**Qué harás:**
**1.** Según el texto, ¿durante qué años fue Margaret Thatcher primera ministra británica?
**2.** Transcribe sin cambios el pasaje del texto que comienza por "Las palabras tienen" y continúa hasta "de la cabeza.".

**Fragmento para leer:**
Desde mi ventana
Carmen Heras

En uno de los capítulos de The Crown se narra la caída política de Margaret Thatcher, primera ministra británica desde 1979 hasta 1990. Uno de sus principales colaboradores dimite de su puesto, al no estar de acuerdo con su postura respecto a la CE. Al día siguiente, su liderazgo dentro del Partido Conservador es discutido y aunque inicialmente Thatcher manifestaría su intención de “luchar para ganar”, las recomendaciones de unos y otros la obligan a la renuncia “abandonando Downing Street entre lágrimas”. El desenlace desde un punto de vista humano es de una extrema dureza. Los que, salvando diferencias, hemos vivido fenómenos similares, no podemos por menos que interrogarnos sobre si la ética de algunas actuaciones entra dentro de una adecuada deontología. Y, sobre todo, si los modos y formas así concebidos y desarrollados no deberían obligar a un firme rechazo por parte del resto de colegas y de la ciudadanía en general. Yo creo que sí.

Las palabras tienen una fuerza y un vigor extraordinarios, solo hace falta usarlas en el lugar adecuado, en el momento preciso. Narran lo que queremos que narren. Son capaces de embellecer lo superfluo, de convencernos emocionalmente del valor de algo. Será -como dice un importante ex miembro de la antigua Convergencia e Unión catalana en referencia a las ideas nacionalistas- porque en esto de las emociones, funcionan las razones del corazón antes que las de la cabeza.

Ahora bien, nunca como ahora para reconocer que las palabras también pueden ser llevadas por el viento y gozan de escasa fiabilidad entre la opinión pública. ¿De que otra forma podría interpretarse, si no, las elucubraciones y quinielas de los tertulianos sobre los posibles pactos de los nacionalistas con el PSC en Cataluña, cuando los primeros tienen firmado un documento en el que afirman que nunca pactarán con los segundos para formar gobierno?. Pues eso.

**Extractos de datos:**
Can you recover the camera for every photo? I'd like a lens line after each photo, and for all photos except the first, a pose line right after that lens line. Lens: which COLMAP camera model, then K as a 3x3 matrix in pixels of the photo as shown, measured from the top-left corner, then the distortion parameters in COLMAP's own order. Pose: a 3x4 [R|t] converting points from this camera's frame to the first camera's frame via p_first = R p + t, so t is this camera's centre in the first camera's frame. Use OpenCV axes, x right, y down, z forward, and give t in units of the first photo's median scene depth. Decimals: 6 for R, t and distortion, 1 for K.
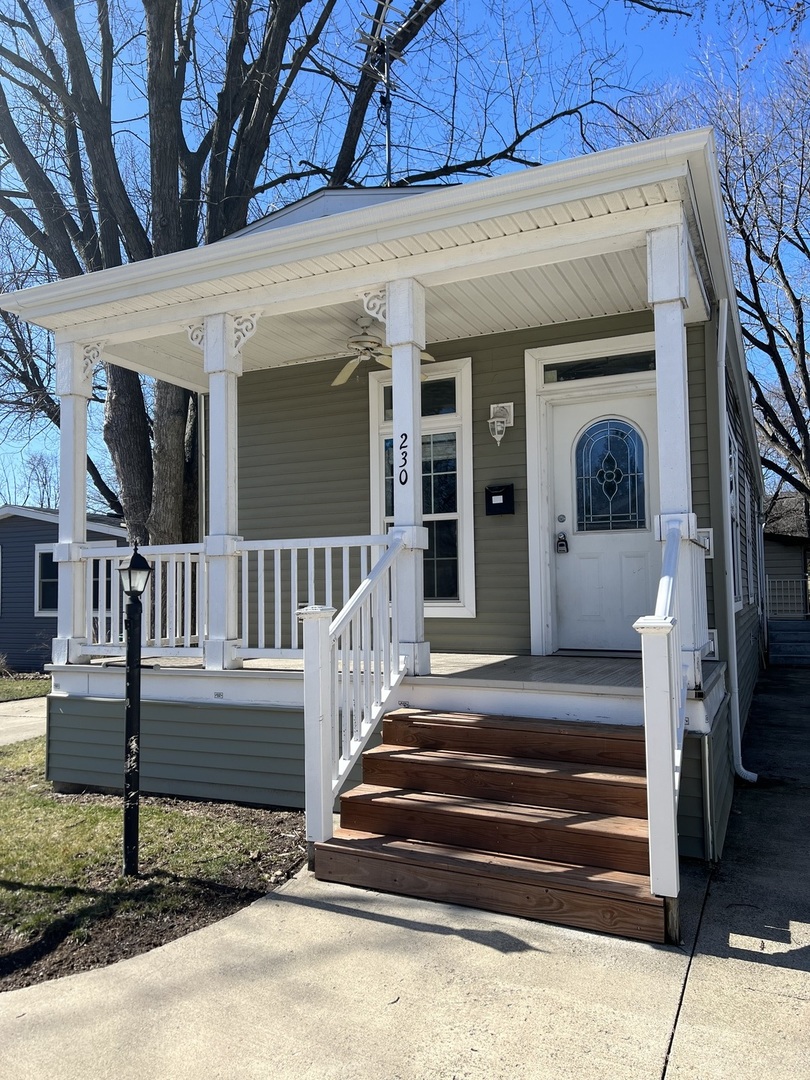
lens RADIAL K [[806.2, 0, 404.2], [0, 806.2, 544.8], [0, 0, 1]] dist [0.067521, -0.068091]
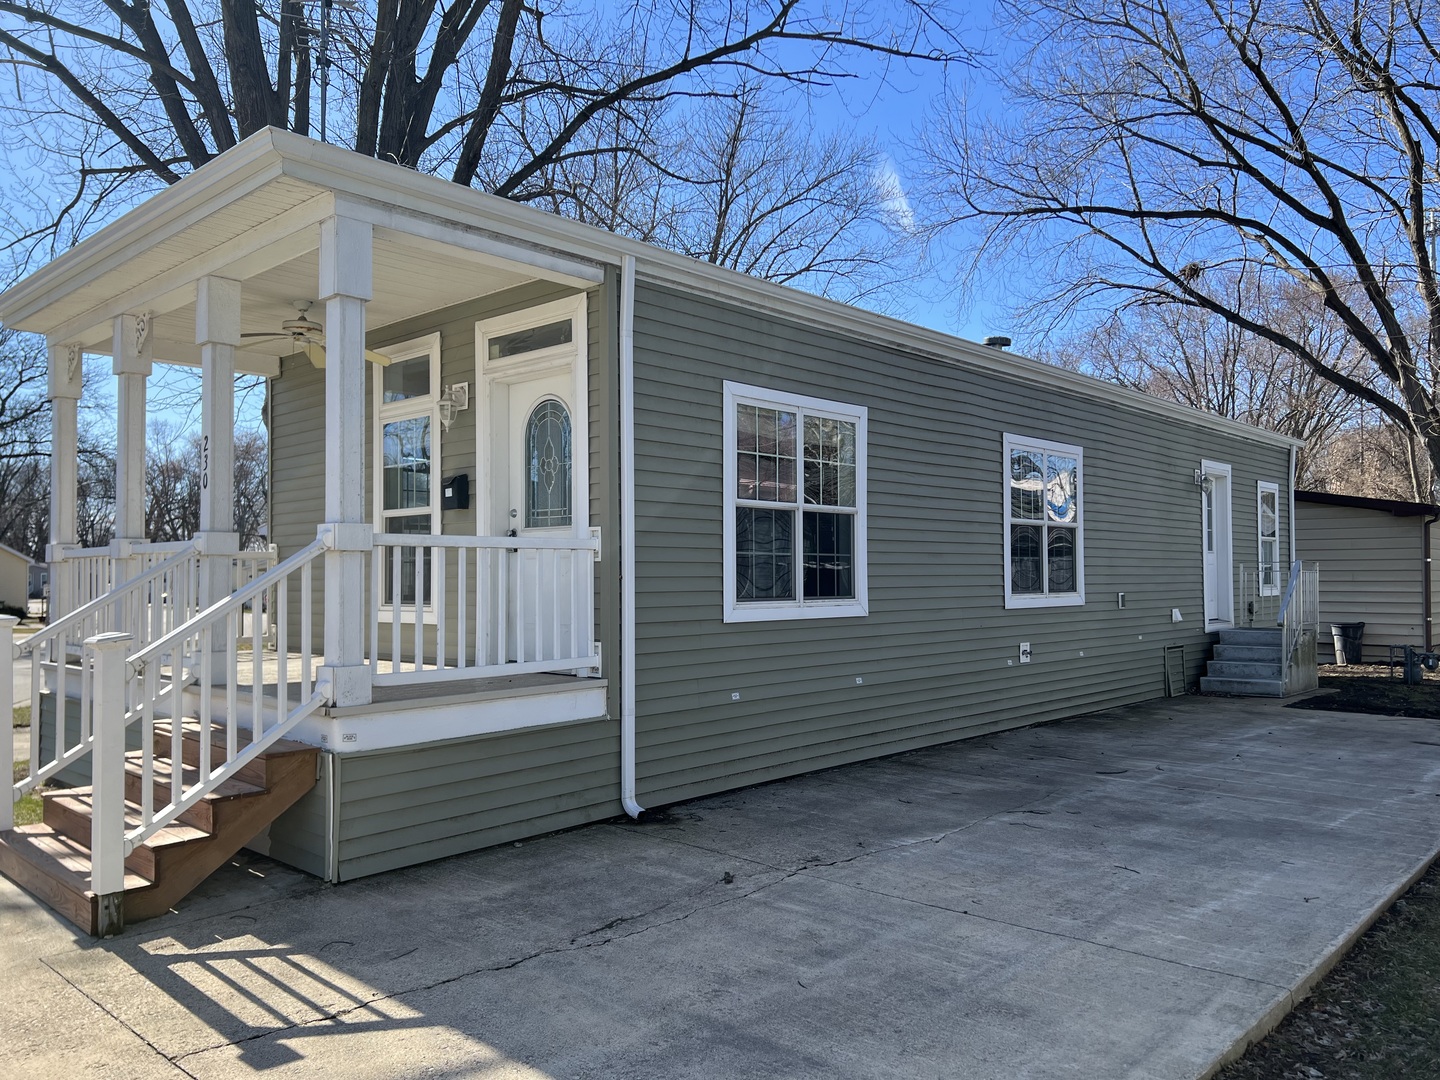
lens RADIAL K [[1074.9, 0, 727.9], [0, 1074.9, 548.9], [0, 0, 1]] dist [0.067521, -0.068091]
pose [[0.952898, -0.002570, -0.303281, 0.883741], [0.012793, 0.999415, 0.031725, -0.031962], [0.303022, -0.034110, 0.952373, -0.055028]]
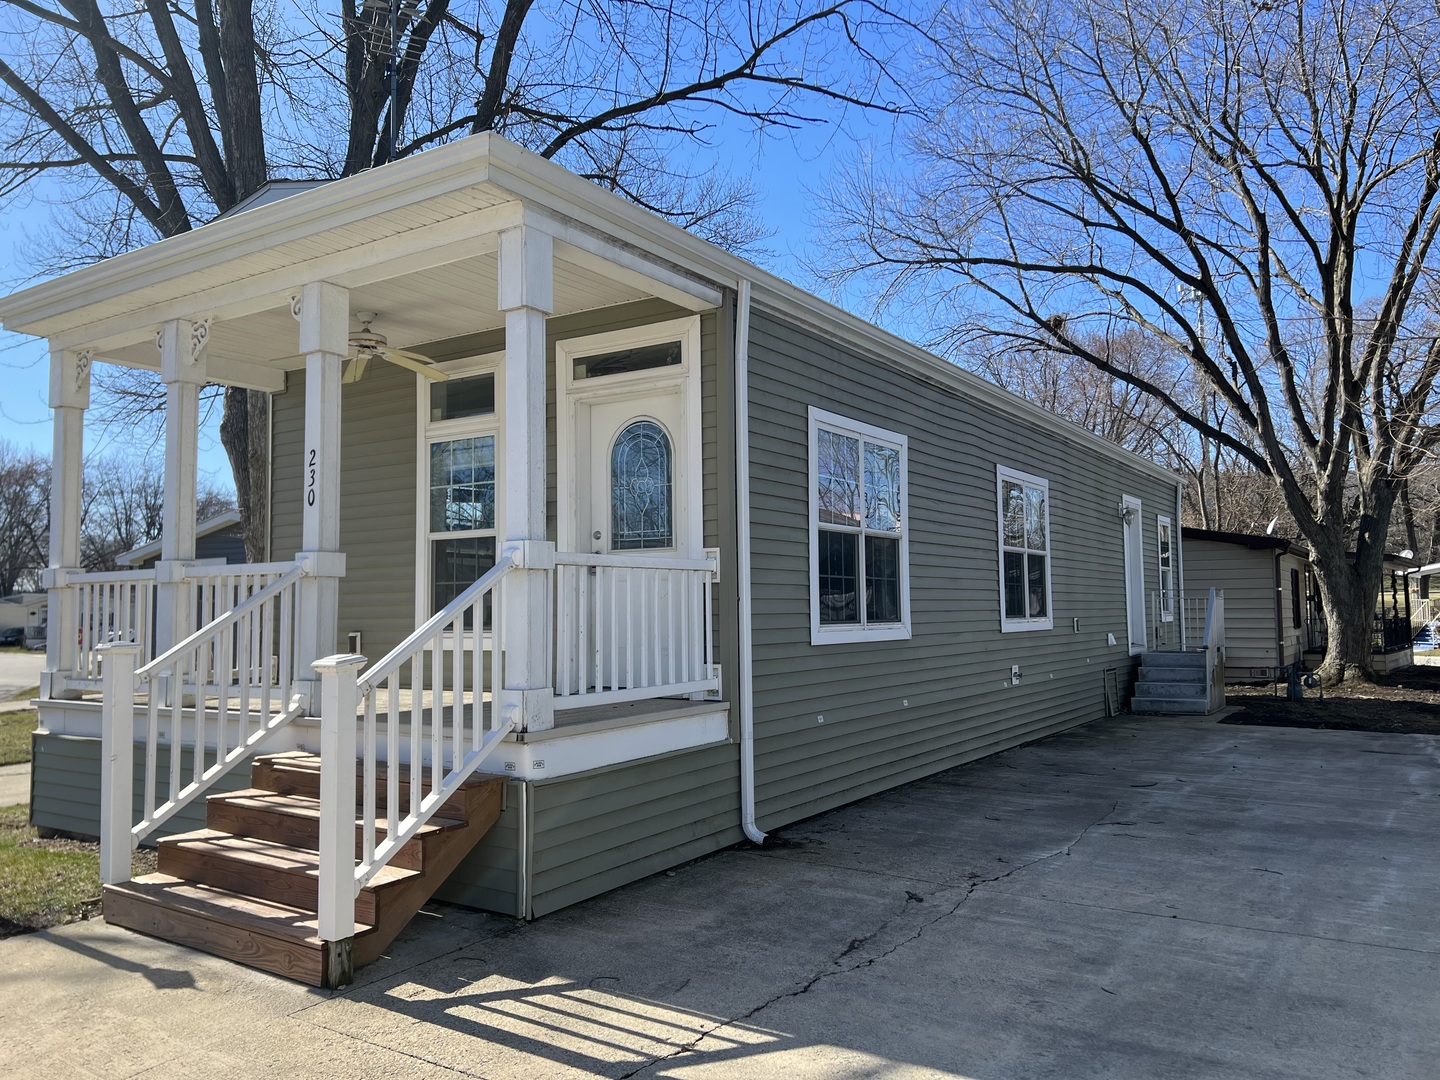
lens RADIAL K [[1074.9, 0, 725.1], [0, 1074.9, 536.9], [0, 0, 1]] dist [0.067521, -0.068091]
pose [[0.989904, -0.009008, -0.141451, 0.562902], [0.007825, 0.999930, -0.008917, -0.022294], [0.141522, 0.007720, 0.989905, -0.132817]]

**Soluciones del ejercicio:**
**1.** Desde 1979 hasta 1990.

**2.**
Las palabras tienen una fuerza y un vigor extraordinarios, solo hace falta usarlas en el lugar adecuado, en el momento preciso. Narran lo que queremos que narren. Son capaces de embellecer lo superfluo, de convencernos emocionalmente del valor de algo. Será -como dice un importante ex miembro de la antigua Convergencia e Unión catalana en referencia a las ideas nacionalistas- porque en esto de las emociones, funcionan las razones del corazón antes que las de la cabeza.